The plaintiff subsequently sued the defendant, Harold F. LeClair Co., Inc., for negligence and negligent infliction of emotional distress, contending that her injuries resulted from having served her alcohol knowing she was intoxicated in violation of G.L. c. 138, Sect. 69.
Superior Court Judge Carol S. Ball later allowed the defendant's motion for summary judgment.
No Foreseeability
The court affirmed the summary judgment on the basis that the plaintiff's injuries were not proximately caused by the defendant.
"Generally, the act of a third person in committing an intentional tort constitutes a superseding cause of harm ..., even though the [defendant]'s conduct created a situation which afforded an opportunity to the third person to commit such a tort or a crime," wrote Armstrong.
However, if the defendant realized, or should have realized, that such a situation would occur liability will be imposed, noted the judge.
"The specific kind of harm need not be foreseeable ... provided it was foreseeable that there would be violence toward others," he said.
The judge acknowledged that questions of foreseeability are ordinarily left to the jury, but they can be resolve don summary judgment if the alleged harm suffered "is sufficiently remote in everyday life as not to require special precautions for the protection of patrons."
He cited the 1994 Supreme Judicial Court decision of Whittaker v. Saraceno, in which a commercial landlord of a building in a low-crime area was held not liable for the rape of a woman by an intruder.
"In our view, the judge here ruled correctly that this was not a case in which the rape should have been foreseen and guarded against by the proprietor of the tavern," he wrote.
Armstrong noted two lines of cases in which criminal or tortious behavior have been held sufficiently foreseeable as to warrant imposing liability on taverns.
"One is where injuries result from the acts of drunken patrons on premises, whether the drunk inflicts the injuries ... or is himself the injured party," he stated. "The second group is where a drunken patron inflicts injuries on others by negligent driving after leaving the premises."
By contrast, the judge observed, there are no appellate decisions in Massachusetts which have held a purveyor of alcohol liable for an intoxicated patron's injuries that were caused by a criminal act off the premises by persons with no connection to the tavern.
"Most decisions in which proprietors have been held liable to their patrons for criminal acts of others are those in which the proprietor fails to provide reasonably needed security precautions in or just outside the premises, thus laying patrons ... open to injury or loss," he wrote.

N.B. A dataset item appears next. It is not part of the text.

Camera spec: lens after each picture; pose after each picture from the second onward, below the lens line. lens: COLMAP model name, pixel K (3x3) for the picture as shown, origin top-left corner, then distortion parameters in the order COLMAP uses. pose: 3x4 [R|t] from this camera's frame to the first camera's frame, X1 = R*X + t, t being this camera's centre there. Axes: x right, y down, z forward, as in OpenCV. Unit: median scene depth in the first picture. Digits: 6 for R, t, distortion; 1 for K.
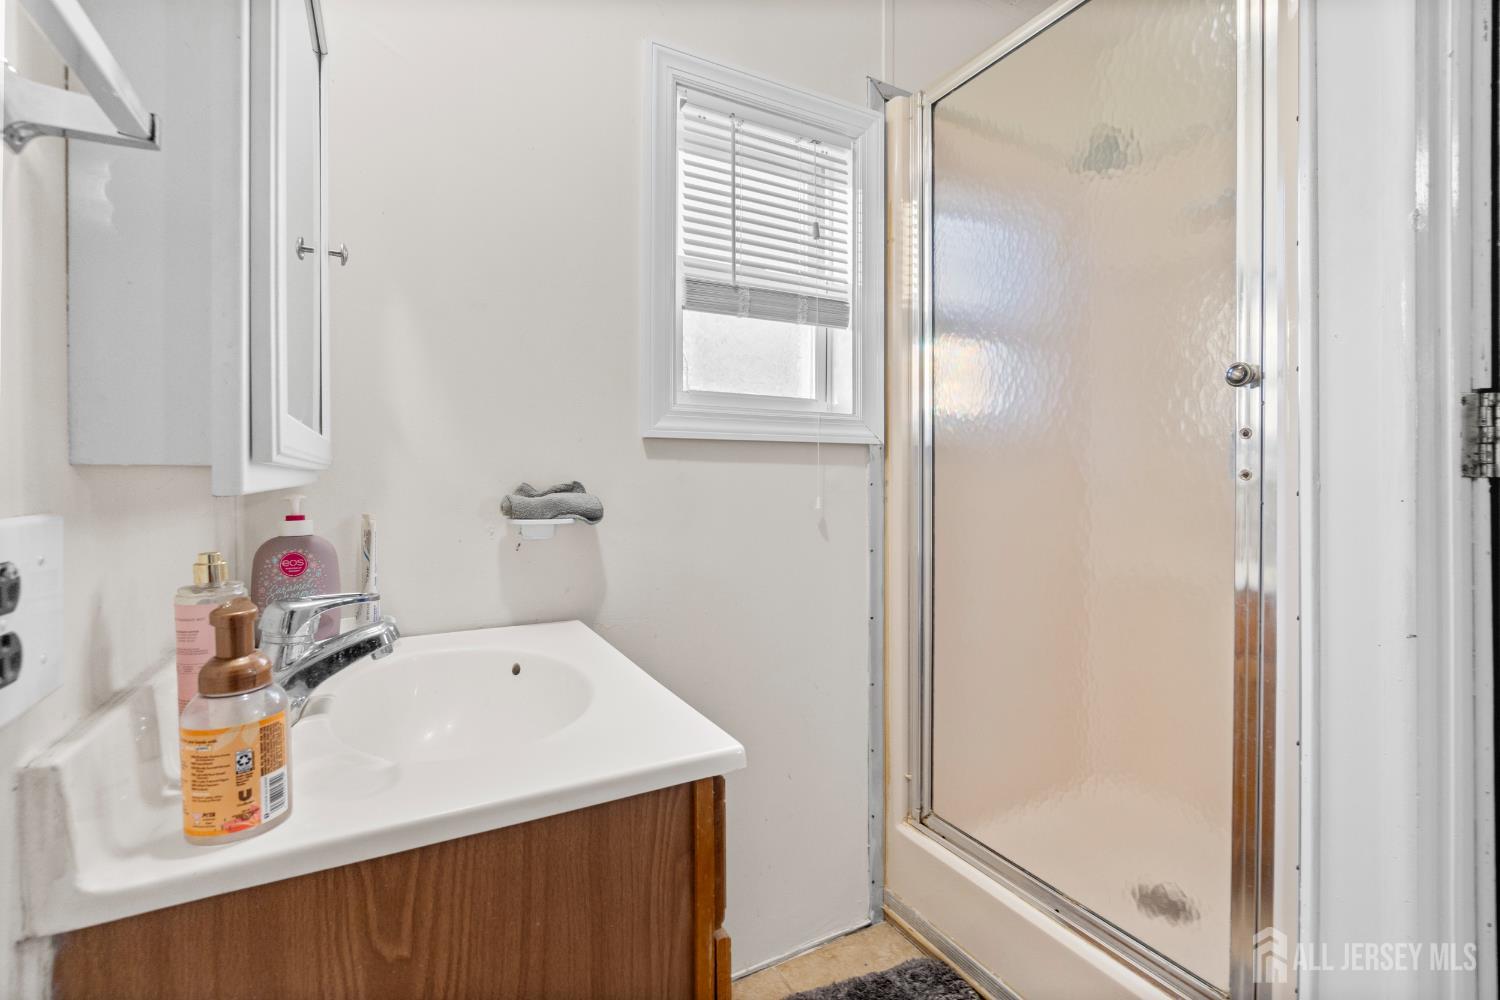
lens RADIAL K [[667.9, 0, 751.2], [0, 667.9, 471.0], [0, 0, 1]] dist [0.026304, -0.000024]
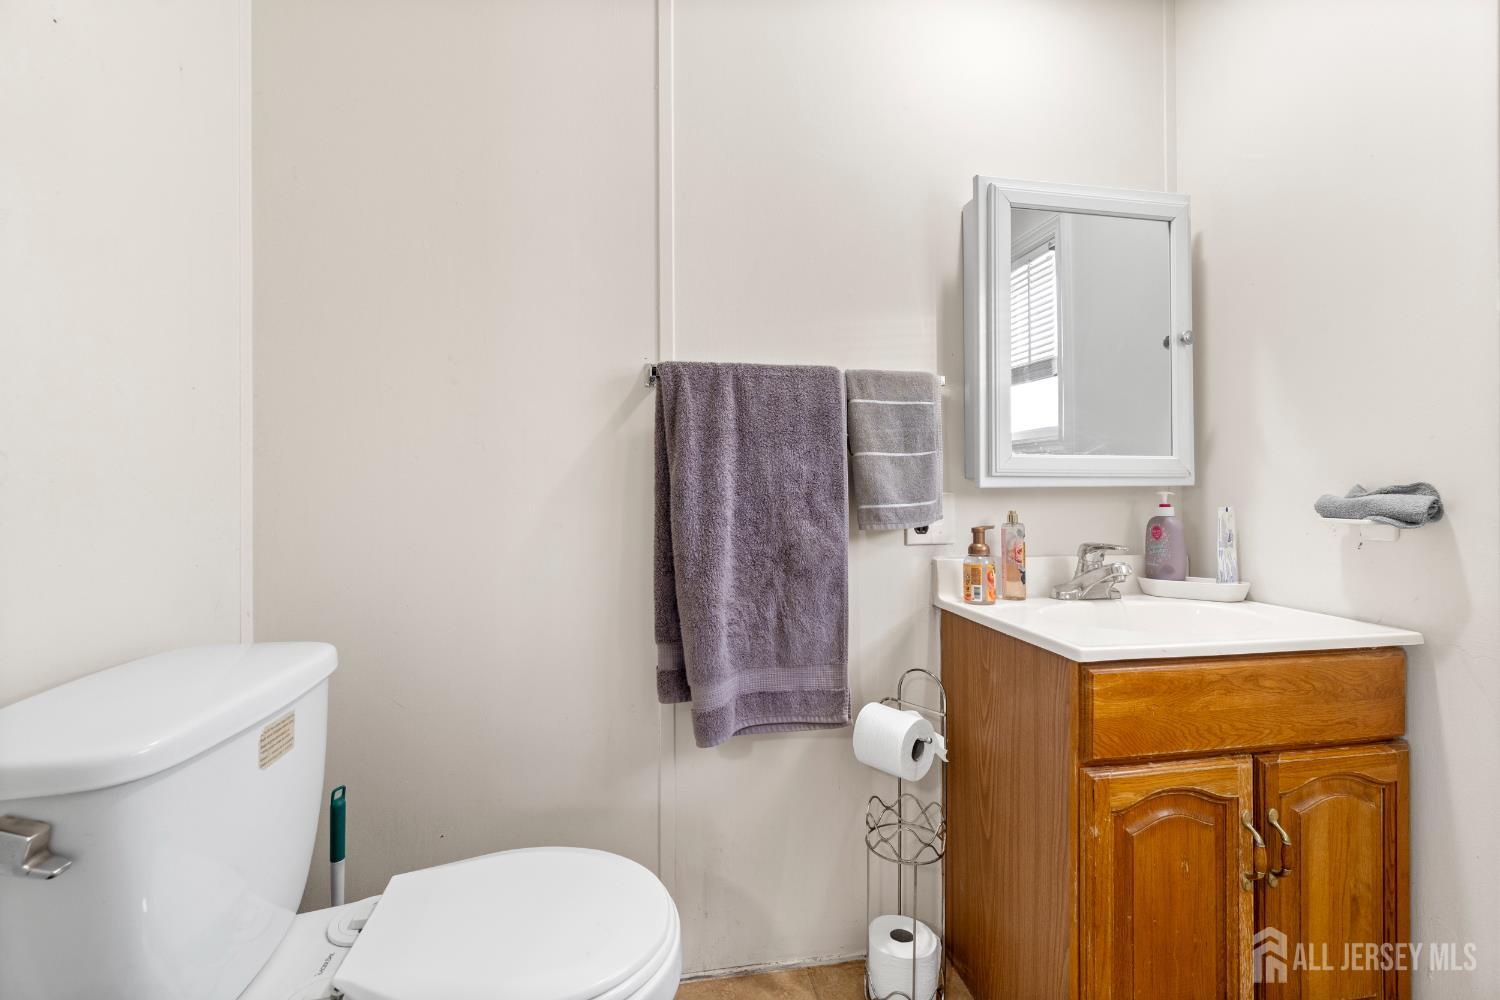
lens RADIAL K [[662.5, 0, 750.0], [0, 662.5, 500.0], [0, 0, 1]] dist [0.000511, 0.000060]
pose [[-0.319139, 0.004893, -0.947695, 1.703398], [0.000624, 0.999988, 0.004953, 0.065884], [0.947708, 0.000989, -0.319138, 0.786444]]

Armstrong cited several premises liability cases where negligence was found, including the 1983 SJC decision Mullins v. Pine Manor College and the 1994 SJC decision Fund v. Hotel Lenox of Boston, Inc.
"In ... those cases, the crime that injured the patron ... took place on or just off the premises of the proprietor found to be liable, in circumstances where the nature or condition of the premises called for security to ward off foreseeable criminal activity," the judge wrote.
Armstrong pointed out that factors demonstrating foreseeability include:
* a history of criminal episodes;
* unruly behavior of one or more persons on or just off the premises;
* failure to provide lighting in secluded areas; or
* failure to provide security in places where it is to be expected.
The judge found that the rape of the plaintiff could be reasonably foreseeable if one inferred that people who are drunk are more likely to be targeted by criminals simply because they are more vulnerable.
"A real difficulty with permitting a jury to draw such an inference is that most persons who drink alcoholic beverages are, to some extent, temporarily impaired, even if only slightly; the question of how impaired would inevitably be one for the jury; and owners and managers of taverns ... would in effect become the insurers of their patrons against criminal attacks," Armstrong concluded.